UCLA Health identifies first drug to pharmacologically replicate stroke rehabilitation effects

UCLA Health researchers have identified the first drug capable of fully reproducing the effects of physical stroke rehabilitation in model mice. The study, published in Nature Communications, found that the compound DDL-920 restores lost brain connections and gamma oscillations in parvalbumin neurons, leading to significant recovery in movement control. This discovery represents a potential shift from relying solely on modestly effective physical therapy to a molecular medicine approach that pharmacologically mimics rehabilitation outcomes.

Stroke remains the leading cause of adult disability because most patients do not fully recover, and current treatments rely heavily on physical rehabilitation which is often limited by the intensity patients can sustain. Unlike fields such as cardiology, infectious disease, or cancer, there are currently no drugs available to treat the disease process of stroke recovery itself. Dr S. Thomas Carmichael, the study's lead author and professor and chair of UCLA Neurology, noted that rehabilitation after stroke is limited in its actual effects because most patients cannot sustain the rehab intensity needed for recovery.

The UCLA team sought to determine how physical rehabilitation improved brain function after a stroke and whether they could generate a drug that could produce these same effects. Working in laboratory mouse models of stroke and with stroke patients, the researchers identified a loss of brain connections that stroke produces that are remote from the site of the stroke damage. Brain cells located at a distance from the stroke site get disconnected from other neurons, resulting in brain networks that do not fire together for things like movement and gait.

The researchers found that some of the connections that are lost after stroke occur in a cell called a parvalbumin neuron. This type of neuron helps generate a brain rhythm, termed a gamma oscillation, which links neurons together so that they form coordinated networks to produce a behaviour, such as movement. Stroke causes the brain to lose gamma oscillations, but successful physical rehabilitation in both laboratory mice and humans brought gamma oscillations back into the brain and, in the mouse model, repaired the lost connections of parvalbumin neurons.

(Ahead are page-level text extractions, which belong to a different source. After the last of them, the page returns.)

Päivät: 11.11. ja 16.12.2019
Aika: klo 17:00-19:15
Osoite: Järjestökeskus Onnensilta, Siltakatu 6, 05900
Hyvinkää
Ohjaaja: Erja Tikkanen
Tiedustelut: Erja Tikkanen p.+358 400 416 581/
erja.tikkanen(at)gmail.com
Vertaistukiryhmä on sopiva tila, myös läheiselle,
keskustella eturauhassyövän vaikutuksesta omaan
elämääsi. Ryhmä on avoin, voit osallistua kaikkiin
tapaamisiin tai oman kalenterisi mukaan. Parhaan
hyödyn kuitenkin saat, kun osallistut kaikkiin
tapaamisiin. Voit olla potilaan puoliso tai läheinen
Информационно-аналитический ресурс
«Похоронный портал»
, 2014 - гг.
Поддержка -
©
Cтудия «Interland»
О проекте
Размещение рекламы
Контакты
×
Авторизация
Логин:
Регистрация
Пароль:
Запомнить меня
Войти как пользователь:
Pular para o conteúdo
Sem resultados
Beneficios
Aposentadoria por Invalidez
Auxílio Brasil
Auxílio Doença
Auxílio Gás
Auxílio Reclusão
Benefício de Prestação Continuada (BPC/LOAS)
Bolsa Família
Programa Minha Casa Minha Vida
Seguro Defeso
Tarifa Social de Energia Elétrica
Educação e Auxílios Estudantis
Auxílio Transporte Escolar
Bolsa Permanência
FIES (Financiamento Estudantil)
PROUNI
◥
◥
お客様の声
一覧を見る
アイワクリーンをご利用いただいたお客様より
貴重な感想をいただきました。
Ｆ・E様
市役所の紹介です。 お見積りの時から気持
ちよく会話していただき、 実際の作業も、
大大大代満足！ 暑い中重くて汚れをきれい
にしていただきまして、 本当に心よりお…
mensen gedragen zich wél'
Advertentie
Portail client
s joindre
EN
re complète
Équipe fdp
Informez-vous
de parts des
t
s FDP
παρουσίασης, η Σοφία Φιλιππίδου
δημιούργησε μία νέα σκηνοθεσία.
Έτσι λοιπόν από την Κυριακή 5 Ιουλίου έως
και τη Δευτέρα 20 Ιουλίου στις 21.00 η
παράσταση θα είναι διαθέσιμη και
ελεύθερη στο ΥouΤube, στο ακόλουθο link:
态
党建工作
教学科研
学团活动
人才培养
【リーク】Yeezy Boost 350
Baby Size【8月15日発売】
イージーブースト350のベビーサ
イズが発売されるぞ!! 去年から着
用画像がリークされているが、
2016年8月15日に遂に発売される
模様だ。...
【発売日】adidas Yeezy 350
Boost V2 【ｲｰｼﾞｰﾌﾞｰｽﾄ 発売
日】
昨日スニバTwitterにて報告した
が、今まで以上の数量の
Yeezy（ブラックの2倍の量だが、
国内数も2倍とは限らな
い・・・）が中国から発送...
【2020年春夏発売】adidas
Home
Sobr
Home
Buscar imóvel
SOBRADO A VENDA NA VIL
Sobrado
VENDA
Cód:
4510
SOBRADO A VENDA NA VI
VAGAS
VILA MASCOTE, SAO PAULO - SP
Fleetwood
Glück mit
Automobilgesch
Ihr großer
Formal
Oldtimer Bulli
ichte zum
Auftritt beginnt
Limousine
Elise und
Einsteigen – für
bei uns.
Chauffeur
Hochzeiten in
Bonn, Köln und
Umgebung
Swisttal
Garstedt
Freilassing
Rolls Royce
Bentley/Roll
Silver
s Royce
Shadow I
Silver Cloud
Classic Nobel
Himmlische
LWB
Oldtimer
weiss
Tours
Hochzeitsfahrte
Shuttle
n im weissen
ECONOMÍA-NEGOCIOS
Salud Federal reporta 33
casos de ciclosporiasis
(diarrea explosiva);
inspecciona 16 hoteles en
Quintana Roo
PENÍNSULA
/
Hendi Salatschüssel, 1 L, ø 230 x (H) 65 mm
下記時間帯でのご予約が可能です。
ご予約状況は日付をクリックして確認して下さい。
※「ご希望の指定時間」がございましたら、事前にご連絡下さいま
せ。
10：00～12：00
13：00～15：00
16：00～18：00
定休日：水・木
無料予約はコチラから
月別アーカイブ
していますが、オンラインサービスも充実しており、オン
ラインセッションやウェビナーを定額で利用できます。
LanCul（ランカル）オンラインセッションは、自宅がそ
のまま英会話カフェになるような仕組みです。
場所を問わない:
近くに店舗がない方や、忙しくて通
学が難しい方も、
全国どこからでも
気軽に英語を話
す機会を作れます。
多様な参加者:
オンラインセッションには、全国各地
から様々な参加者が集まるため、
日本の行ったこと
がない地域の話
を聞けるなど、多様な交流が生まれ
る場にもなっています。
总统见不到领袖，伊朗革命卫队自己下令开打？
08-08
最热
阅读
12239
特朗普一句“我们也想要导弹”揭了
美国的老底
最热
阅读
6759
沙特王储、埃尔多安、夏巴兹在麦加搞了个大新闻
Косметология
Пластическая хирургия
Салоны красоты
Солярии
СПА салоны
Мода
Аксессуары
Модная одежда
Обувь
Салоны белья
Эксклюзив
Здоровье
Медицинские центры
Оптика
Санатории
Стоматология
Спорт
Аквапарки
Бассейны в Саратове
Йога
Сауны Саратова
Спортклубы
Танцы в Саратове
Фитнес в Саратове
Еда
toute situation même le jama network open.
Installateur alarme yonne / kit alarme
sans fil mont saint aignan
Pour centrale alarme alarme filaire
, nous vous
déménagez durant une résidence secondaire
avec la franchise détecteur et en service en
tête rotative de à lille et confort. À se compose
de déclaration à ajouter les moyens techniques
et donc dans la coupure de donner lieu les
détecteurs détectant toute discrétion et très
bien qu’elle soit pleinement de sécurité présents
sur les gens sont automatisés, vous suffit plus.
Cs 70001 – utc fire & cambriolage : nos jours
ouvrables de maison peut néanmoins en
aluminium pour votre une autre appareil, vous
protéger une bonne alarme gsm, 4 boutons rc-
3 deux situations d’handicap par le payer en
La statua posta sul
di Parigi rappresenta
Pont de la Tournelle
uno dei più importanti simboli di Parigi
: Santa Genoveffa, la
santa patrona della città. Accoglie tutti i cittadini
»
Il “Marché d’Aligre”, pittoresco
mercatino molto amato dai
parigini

Carmichael and the team then identified two candidate drugs that might produce gamma oscillations after stroke. These drugs specifically work to excite parvalbumin neurons. The researchers found one of the drugs, DDL-920, developed in the UCLA lab of Varghese John, who coauthored the study, produced significant recovery in movement control in mice. This study has two major areas of impact: first, it identifies a brain substrate and circuity that underlies the effect of rehabilitation in the brain, and second, it identifies a unique drug target in this rehab brain circuity to promote recovery by mimicking the main effect of physical rehab.

Further studies are required to assess safety and efficacy before potential human trials can begin. The specific duration of the recovery observed in the mouse models is not detailed in the provided text, and the precise dosage and administration protocols for DDL-920 in the animal study are not specified. The extent to which the drug's mechanism translates directly to the complex human brain environment remains unproven, though the findings offer a promising new direction for treating the disease process of stroke recovery.